Re: [PATCH v8 07/16] x86/virt/tdx: Use all system memory when initializing TDX module as TDX memory

From: Huang, Kai
Date: Wed Jan 11 2023 - 21:26:14 EST


On Thu, 2023-01-12 at 09:59 +0800, Huang, Ying wrote:
> "Huang, Kai" <kai.huang@xxxxxxxxx> writes:
>
> > On Thu, 2023-01-12 at 08:56 +0800, Huang, Ying wrote:
> > > "Huang, Kai" <kai.huang@xxxxxxxxx> writes:
> > >
> > > > On Tue, 2023-01-10 at 08:18 -0800, Hansen, Dave wrote:
> > > > > On 1/10/23 04:09, Huang, Kai wrote:
> > > > > > On Mon, 2023-01-09 at 08:51 -0800, Dave Hansen wrote:
> > > > > > > On 1/9/23 03:48, Huang, Kai wrote:
> > > > > > > > > > > > This can also be enhanced in the future, i.e. by allowing adding non-TDX
> > > > > > > > > > > > memory to a separate NUMA node. In this case, the "TDX-capable" nodes
> > > > > > > > > > > > and the "non-TDX-capable" nodes can co-exist, but the kernel/userspace
> > > > > > > > > > > > needs to guarantee memory pages for TDX guests are always allocated from
> > > > > > > > > > > > the "TDX-capable" nodes.
> > > > > > > > > >
> > > > > > > > > > Why does it need to be enhanced? What's the problem?
> > > > > > > >
> > > > > > > > The problem is after TDX module initialization, no more memory can be hot-added
> > > > > > > > to the page allocator.
> > > > > > > >
> > > > > > > > Kirill suggested this may not be ideal. With the existing NUMA ABIs we can
> > > > > > > > actually have both TDX-capable and non-TDX-capable NUMA nodes online.
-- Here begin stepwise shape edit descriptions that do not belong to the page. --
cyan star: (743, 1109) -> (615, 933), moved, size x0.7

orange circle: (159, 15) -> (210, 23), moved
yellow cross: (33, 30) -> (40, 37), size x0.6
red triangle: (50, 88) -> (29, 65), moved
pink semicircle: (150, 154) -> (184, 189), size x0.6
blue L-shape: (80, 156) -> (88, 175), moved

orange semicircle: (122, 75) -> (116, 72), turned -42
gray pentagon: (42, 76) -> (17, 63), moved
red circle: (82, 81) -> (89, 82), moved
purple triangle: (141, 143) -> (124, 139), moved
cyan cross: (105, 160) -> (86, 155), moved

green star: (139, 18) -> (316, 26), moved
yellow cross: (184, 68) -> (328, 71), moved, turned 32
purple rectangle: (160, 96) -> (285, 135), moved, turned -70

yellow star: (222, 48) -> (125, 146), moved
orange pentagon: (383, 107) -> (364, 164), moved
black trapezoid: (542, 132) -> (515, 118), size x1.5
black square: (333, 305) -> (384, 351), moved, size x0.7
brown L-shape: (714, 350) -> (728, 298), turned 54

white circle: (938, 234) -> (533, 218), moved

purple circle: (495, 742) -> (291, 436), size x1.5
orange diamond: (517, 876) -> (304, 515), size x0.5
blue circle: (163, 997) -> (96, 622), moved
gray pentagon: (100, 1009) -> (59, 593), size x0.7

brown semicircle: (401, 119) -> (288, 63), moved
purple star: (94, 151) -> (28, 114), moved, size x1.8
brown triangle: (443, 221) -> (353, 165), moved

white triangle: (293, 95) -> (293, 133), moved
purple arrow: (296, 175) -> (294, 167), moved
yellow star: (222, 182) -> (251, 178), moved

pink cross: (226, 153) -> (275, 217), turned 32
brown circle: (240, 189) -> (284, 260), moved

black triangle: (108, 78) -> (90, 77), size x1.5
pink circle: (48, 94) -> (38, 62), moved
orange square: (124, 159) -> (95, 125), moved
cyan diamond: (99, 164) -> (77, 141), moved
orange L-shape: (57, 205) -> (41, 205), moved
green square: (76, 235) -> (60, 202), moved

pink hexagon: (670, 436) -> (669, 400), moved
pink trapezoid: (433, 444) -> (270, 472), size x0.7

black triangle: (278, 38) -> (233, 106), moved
We can
> > > > > > > > bind TDX workloads to TDX-capable nodes while other non-TDX workloads can
> > > > > > > > utilize all memory.
> > > > > > > >
> > > > > > > > But probably it is not necessarily to call out in the changelog?
> > > > > > >
> > > > > > > Let's say that we add this TDX-compatible-node ABI in the future. What
> > > > > > > will old code do that doesn't know about this ABI?
> > > > > >
> > > > > > Right. The old app will break w/o knowing the new ABI. One resolution, I
> > > > > > think, is we don't introduce new userspace ABI, but hide "TDX-capable" and "non-
> > > > > > TDX-capable" nodes in the kernel, and let kernel to enforce always allocating
> > > > > > TDX guest memory from those "TDX-capable" nodes.
> > > > >
> > > > > That doesn't actually hide all of the behavior from users. Let's say
> > > > > they do:
> > > > >
> > > > > numactl --membind=6 qemu-kvm ...
> > > > >
> > > > > In other words, take all of this guest's memory and put it on node 6.
> > > > > There lots of free memory on node 6 which is TDX-*IN*compatible. Then,
> > > > > they make it a TDX guest:
> > > > >
> > > > > numactl --membind=6 qemu-kvm -tdx ...
> > > > >
> > > > > What happens? Does the kernel silently ignore the --membind=6? Or does
> > > > > it return -ENOMEM somewhere and confuse the user who has *LOTS* of free
> > > > > memory on node 6.
> > > > >
> > > > > In other words, I don't think the kernel can just enforce this
> > > > > internally and hide it from userspace.
> > > >
> > > > IIUC, the kernel, for instance KVM who has knowledge the 'task_struct' is a TDX
> > > > guest, can manually AND "TDX-capable" node masks to task's mempolicy, so that
> > > > the memory will always be allocated from those "TDX-capable" nodes. KVM can
> > > > refuse to create the TDX guest if it found task's mempolicy doesn't have any
> > > > "TDX-capable" node, and print out a clear message to the userspace.
> > > >
> > > > But I am new to the core-mm, so I might have some misunderstanding.
> > >
> > > KVM here means in-kernel KVM module? If so, KVM can only output some
> > > message in dmesg. Which isn't very good for users to digest. It's
> > > better for the user space QEMU to detect whether current configuration
> > > is usable and respond to users, via GUI, or syslog, etc.
> >
> > I am not against this. For instance, maybe we can add some dedicated error code
> > and let KVM return it to Qemu, but I don't want to speak for KVM guys. We can
> > discuss this more when we have patches actually sent out to the community.
>
> Error code is a kind of ABI too. :-)
>

Right. I can bring this up in the KVM TDX support series (when time is right)
to see whether KVM guys want such error code at the initial support, or just
want to extend in the future. The worst case is the old Qemu may not recognize
the new error code (while the error is still available in dmesg) but still can
do the right behaviour (stop to run, etc).